Introduction to FUSE

Fuzzy Set Embedding (FUSE) is a general representation learning framework for Fuzzy sets, which are generalizsation of crisp sets and can be used to model semantic concepts or objects with an inherent characterization of volume and ambiguity. We divide the project into several stages, and in each stage we target a different application of FUSE to compare against traditional vector and geometry(box)-based embeddings; we also develop the theory behind the measure-theoretic approximation of fuzzy set from a general non-parametric simple approximation to a parametric distribution based approximation (Gumbel distribution).

Repository Structure

under the src directory, we include codes for different applications:

Taxonomy Expansion, under the taxonomy subdirectory.
Knowledge Graph Embedding, under the knowledge_graph subdirectory.
Language Modeling, Word Embedding, under the langauge_modeling subdirectory.

Stage One: Taxonomy Expansion

This part corresponds to our ACL submission: FUSE: Measure-Theoretic Fuzzy Set Embedding for Taxonomy Expansion. The dataset in this case follows from Box-Taxo, and the original data can be obtained from SemEval-2016 Task 13: Taxonomy Extraction Evaluation.
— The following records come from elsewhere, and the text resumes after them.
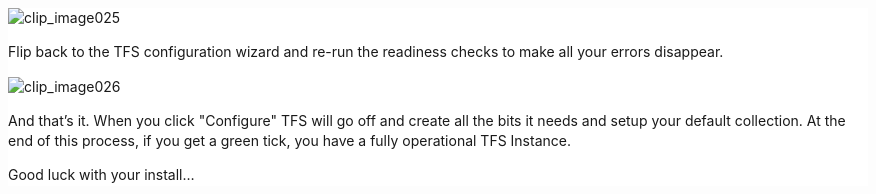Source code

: <p><img style="background-image: none; padding-top: 0px; padding-left: 0px; margin: 0px; display: inline; padding-right: 0px; border: 0px;" title="clip_image025" src="http://nakedalmweb.wpengine.com/wp-content/uploads/2014/09/clip-image025.png" alt="clip_image025" width="800" height="500" border="0" /></p>
<p>Flip back to the TFS configuration wizard and re-run the readiness checks to make all your errors disappear.</p>
<p><img style="background-image: none; padding-top: 0px; padding-left: 0px; display: inline; padding-right: 0px; border: 0px;" title="clip_image026" src="http://nakedalmweb.wpengine.com/wp-content/uploads/2014/09/clip-image026.png" alt="clip_image026" width="800" height="500" border="0" /></p>
<p>And that’s it. When you click "Configure" TFS will go off and create all the bits it needs and setup your default collection. At the end of this process, if you get a green tick, you have a fully operational TFS Instance.</p>
<p>Good luck with your install…</p>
Processed data is also under data folder, obtained from STEAM.

Stage Two: Knowledge Graph Embedding

For knowledge graph, we base partly the code from Fuzzy-QE and BetaE. The dataset should be downloaded from here and put it under data folder. We are still updating this folder to add more baseline models and to improve existing model.

The directory structure should be like [PROJECT_DIR]/data/NELL-betae/train-queries.pkl.

Stage Three: Language Modeling, Word Embedding

This part corresponds to our planned submission to Neurips, Measure-Theoretic Representation of Fuzzy Sets, which covers a more in-depth experimental and theoretical development of FUSE for various applications in neuro-symbolic reasoning. This part is currently under construction.